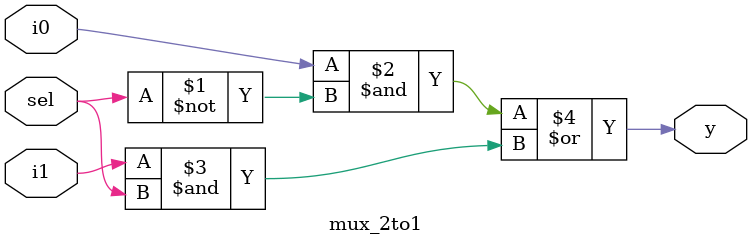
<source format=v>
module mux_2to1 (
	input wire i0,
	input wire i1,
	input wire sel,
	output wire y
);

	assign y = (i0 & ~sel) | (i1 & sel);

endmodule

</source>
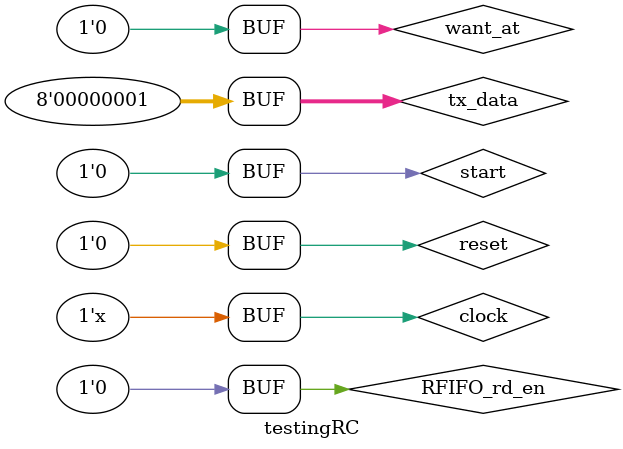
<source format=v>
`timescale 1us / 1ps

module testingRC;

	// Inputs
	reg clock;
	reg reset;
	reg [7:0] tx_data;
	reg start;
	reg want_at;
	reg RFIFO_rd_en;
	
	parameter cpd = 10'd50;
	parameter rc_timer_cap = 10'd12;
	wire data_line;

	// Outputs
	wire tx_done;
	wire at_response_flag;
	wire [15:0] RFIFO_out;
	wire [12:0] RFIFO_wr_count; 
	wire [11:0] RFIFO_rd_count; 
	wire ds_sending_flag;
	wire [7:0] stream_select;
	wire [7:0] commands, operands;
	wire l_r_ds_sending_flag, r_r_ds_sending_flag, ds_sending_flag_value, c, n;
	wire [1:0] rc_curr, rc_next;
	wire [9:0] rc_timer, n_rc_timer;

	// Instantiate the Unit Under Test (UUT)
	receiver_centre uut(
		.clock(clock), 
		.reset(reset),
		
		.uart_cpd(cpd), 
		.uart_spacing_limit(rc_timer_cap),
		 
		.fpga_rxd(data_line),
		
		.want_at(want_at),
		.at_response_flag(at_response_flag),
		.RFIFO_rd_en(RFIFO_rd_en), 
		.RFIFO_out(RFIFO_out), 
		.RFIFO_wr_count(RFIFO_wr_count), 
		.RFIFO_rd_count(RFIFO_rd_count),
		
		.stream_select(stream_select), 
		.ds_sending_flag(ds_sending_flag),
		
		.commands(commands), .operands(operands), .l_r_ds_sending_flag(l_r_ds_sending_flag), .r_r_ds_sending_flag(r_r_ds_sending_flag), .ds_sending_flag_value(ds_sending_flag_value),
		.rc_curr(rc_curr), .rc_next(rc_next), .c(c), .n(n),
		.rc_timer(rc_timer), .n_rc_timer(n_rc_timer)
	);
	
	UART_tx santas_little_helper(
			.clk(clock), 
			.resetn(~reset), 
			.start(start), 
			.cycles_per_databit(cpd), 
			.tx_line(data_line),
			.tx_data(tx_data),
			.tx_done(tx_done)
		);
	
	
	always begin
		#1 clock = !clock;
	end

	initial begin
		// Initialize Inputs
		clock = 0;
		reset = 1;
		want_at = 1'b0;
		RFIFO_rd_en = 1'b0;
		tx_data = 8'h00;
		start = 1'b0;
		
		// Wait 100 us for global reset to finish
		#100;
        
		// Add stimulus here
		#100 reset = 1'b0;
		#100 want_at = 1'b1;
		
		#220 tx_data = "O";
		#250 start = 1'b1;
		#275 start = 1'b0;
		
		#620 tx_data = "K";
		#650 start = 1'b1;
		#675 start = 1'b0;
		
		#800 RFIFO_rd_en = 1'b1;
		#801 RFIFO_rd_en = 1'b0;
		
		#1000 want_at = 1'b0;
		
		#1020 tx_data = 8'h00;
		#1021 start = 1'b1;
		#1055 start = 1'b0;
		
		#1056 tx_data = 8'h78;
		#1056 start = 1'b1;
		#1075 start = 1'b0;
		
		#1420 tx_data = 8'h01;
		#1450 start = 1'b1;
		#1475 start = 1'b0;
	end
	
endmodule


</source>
_ _ _ _ _
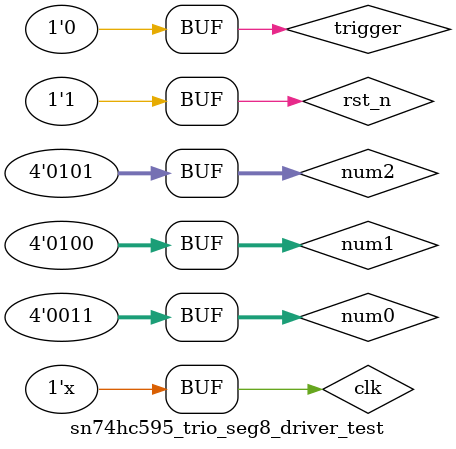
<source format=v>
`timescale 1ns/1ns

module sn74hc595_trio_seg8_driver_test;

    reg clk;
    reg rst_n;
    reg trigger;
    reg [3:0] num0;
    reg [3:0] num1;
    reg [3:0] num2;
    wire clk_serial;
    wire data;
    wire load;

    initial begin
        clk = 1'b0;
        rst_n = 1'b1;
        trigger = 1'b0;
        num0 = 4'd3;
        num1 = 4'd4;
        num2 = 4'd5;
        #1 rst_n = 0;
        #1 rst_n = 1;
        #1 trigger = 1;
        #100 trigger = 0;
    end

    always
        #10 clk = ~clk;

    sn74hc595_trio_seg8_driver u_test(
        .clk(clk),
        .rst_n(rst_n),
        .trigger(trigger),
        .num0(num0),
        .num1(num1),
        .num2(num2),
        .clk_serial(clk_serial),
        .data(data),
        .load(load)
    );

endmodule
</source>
_ _ _ _ _
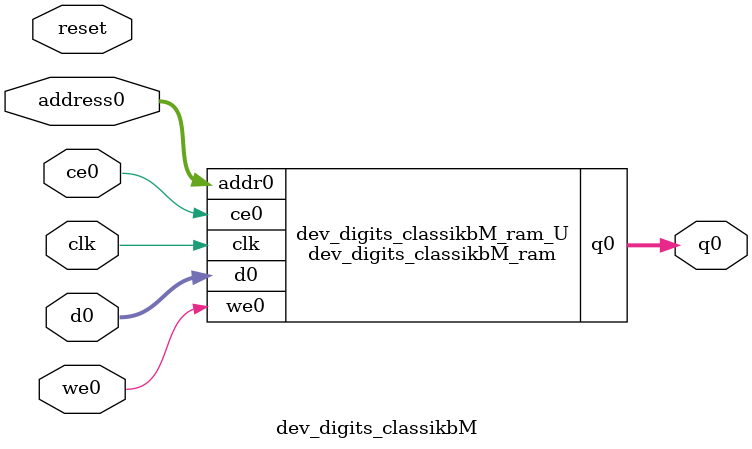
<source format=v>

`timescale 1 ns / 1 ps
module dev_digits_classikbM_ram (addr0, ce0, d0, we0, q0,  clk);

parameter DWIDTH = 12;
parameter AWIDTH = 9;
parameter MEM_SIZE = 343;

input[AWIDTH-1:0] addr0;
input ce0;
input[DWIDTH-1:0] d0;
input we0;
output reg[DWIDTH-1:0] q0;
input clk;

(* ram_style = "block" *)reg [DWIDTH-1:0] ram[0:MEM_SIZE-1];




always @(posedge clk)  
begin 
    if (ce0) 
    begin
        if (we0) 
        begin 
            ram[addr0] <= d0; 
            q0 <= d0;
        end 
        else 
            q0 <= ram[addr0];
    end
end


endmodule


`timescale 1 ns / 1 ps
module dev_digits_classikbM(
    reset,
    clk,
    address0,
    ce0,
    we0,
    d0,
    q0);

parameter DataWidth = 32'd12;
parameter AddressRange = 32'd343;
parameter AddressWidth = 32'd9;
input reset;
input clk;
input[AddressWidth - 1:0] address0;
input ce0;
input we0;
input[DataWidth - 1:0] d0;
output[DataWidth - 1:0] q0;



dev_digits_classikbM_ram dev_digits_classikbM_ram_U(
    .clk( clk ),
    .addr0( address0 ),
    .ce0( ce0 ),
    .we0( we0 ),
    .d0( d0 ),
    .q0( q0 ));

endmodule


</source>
_ _ _ _ _
Lines in the data that hold "AddressWidth" must be located and copied.

WRITTEN ANSWER:
parameter AddressWidth = 32'd9;
input[AddressWidth - 1:0] address0;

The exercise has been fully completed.